Saturday, May 21, 2011

YEMEN - A Saudi plan far from popular demands

The plan to end the crisis presented April 23 by the Gulf monarchies is actually intended to prevent the transition to democracy in Yemen. Indeed, it preempts the choice of the people in the form of the future regime, dedicated to advance the presidential system instead of the parliamentary system that would favor the demonstrators.

This plan would be perfectly capable of settling a crisis between the government and the opposition [the coalition of opposition parties, the Joint Meeting, which brings particular the Yemeni Socialist Party and the Islamic party Al-Islah-tribal, finally agreed that map]. But it is not a political crisis, it is a revolution.

Therefore, the revolutionary legitimacy should be imposed in the institutional legitimacy. [Youth movements camped in various cities across the country have rejected the plan and continue to demand the downfall of the regime and the immediate departure of the president.] The attitude of the Gulf countries vis-à-vis the Yemen is characterized by sometimes hesitations, sometimes by their bias in favor of incumbent President Ali Abdullah Saleh, to the detriment of popular demands.

On three occasions, they presented a plan to end the crisis. Everyone was down compared to last year. The first of April 3 and simply demanded the immediate resignation of President Ali Saleh. April 10, the second plane gave a deadline of one month and provided for the transfer of power to Vice-President.

Finally, the third and final plan is a net decline even more. Instead of pressing public demands, it prevents criminal prosecution of President Saleh and granted him thirty days suspended to revalue its copy and try to divide the protest, even to resume enforcement. The fact that every initiative of the Gulf Cooperation Council [GCC, which groups the oil monarchies of the peninsula, Saudi Arabia, Bahrain, UAE, Kuwait, Oman, Qatar] is down compared to the previous one, reflects the differences view between its six members.

The inflections in favor of the regime in Sana'a were obtained by Saleh after sending his envoys to Riyadh to plead his case.

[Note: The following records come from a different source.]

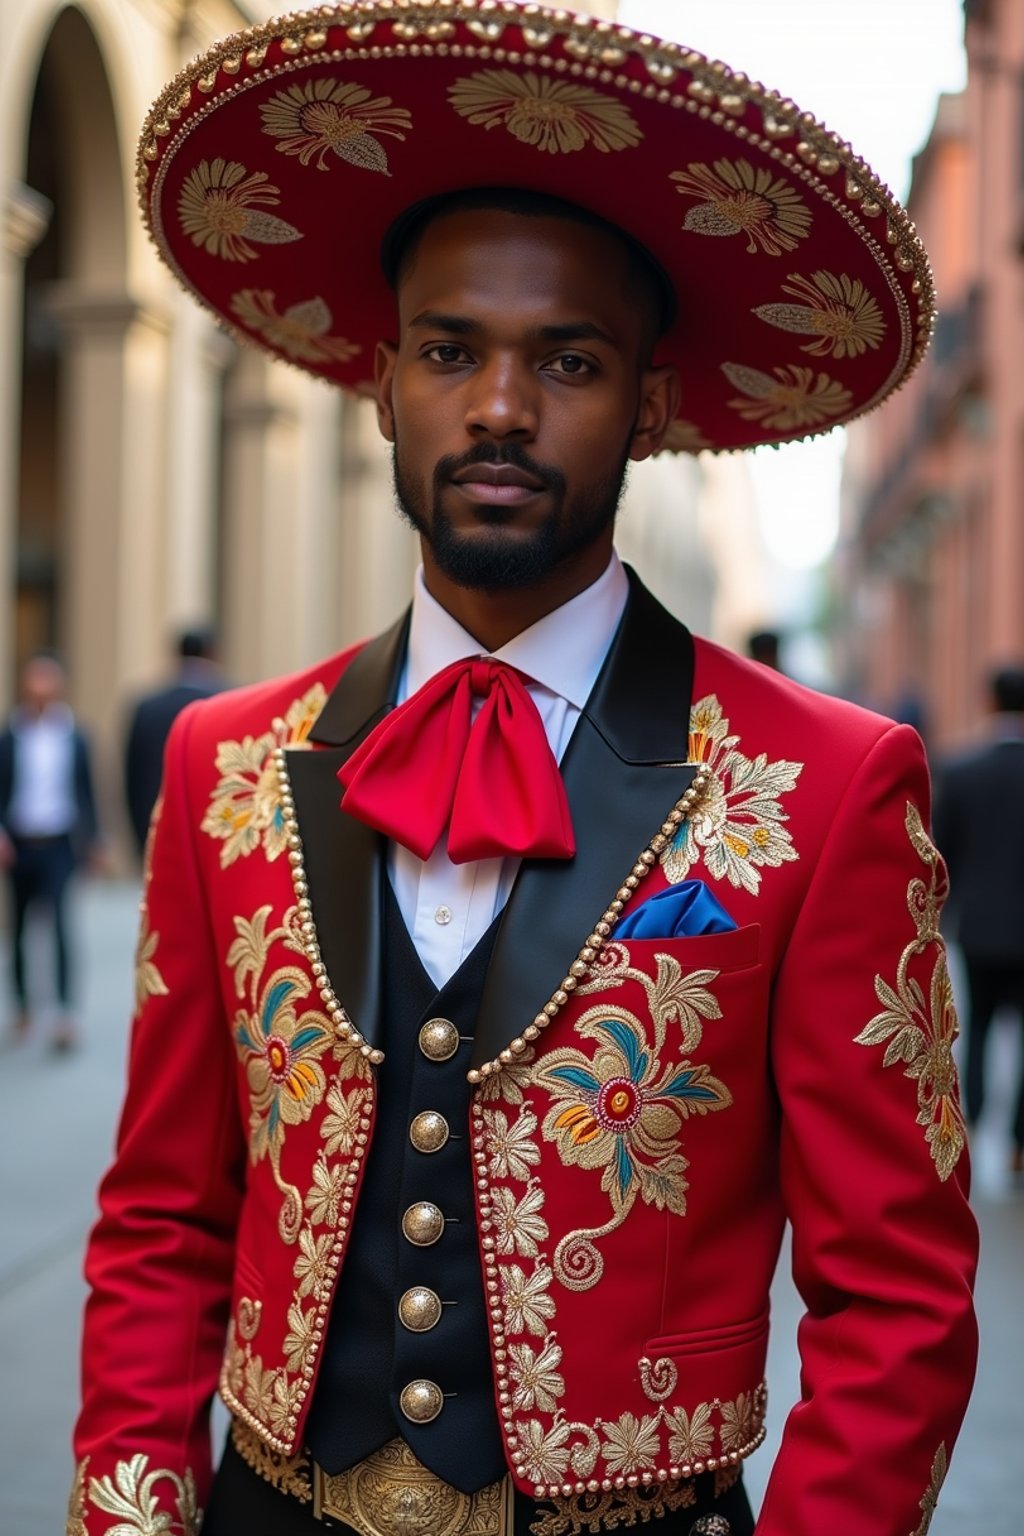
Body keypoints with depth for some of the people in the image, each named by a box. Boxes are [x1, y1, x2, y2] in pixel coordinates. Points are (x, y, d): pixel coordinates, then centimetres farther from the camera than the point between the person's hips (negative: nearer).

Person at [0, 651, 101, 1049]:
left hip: (59, 844, -2)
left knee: (60, 923, -12)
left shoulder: (75, 737, -3)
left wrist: (92, 841, 6)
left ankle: (65, 1013, -14)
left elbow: (86, 792, 3)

Because it is Saudi Arabia which is blocking the requests fall of the regime. She does not want Yemenis manage their transition to democracy for fear of losing influence over its neighbor, which it regards as its backyard.

She has embraced the view of Ali Abdullah Saleh that he must respect the framework of the Yemeni Constitution. In reality it is a pretext for him to stay in office. Itself has ceased to manipulate the Constitution. Ironically, the idea of granting legal immunity to the president by a parliamentary vote is unconstitutional, since the mandate of MPs has expired for over two months.

Similarly, the idea to call a presidential election does not comply with the obligation to precede the presidential election by lawmakers. The young revolutionaries of Yemen have demonstrated goodwill vis-à-vis the initiatives of the GCC, but they ask that their claims are taken into account.

If this could be the case, it would contribute to a real transition in Yemen and would impact positively on future relations between Yemen and GCC countries. Otherwise, it would jeopardize these lasting relationships. Plans for the move but peoples remain.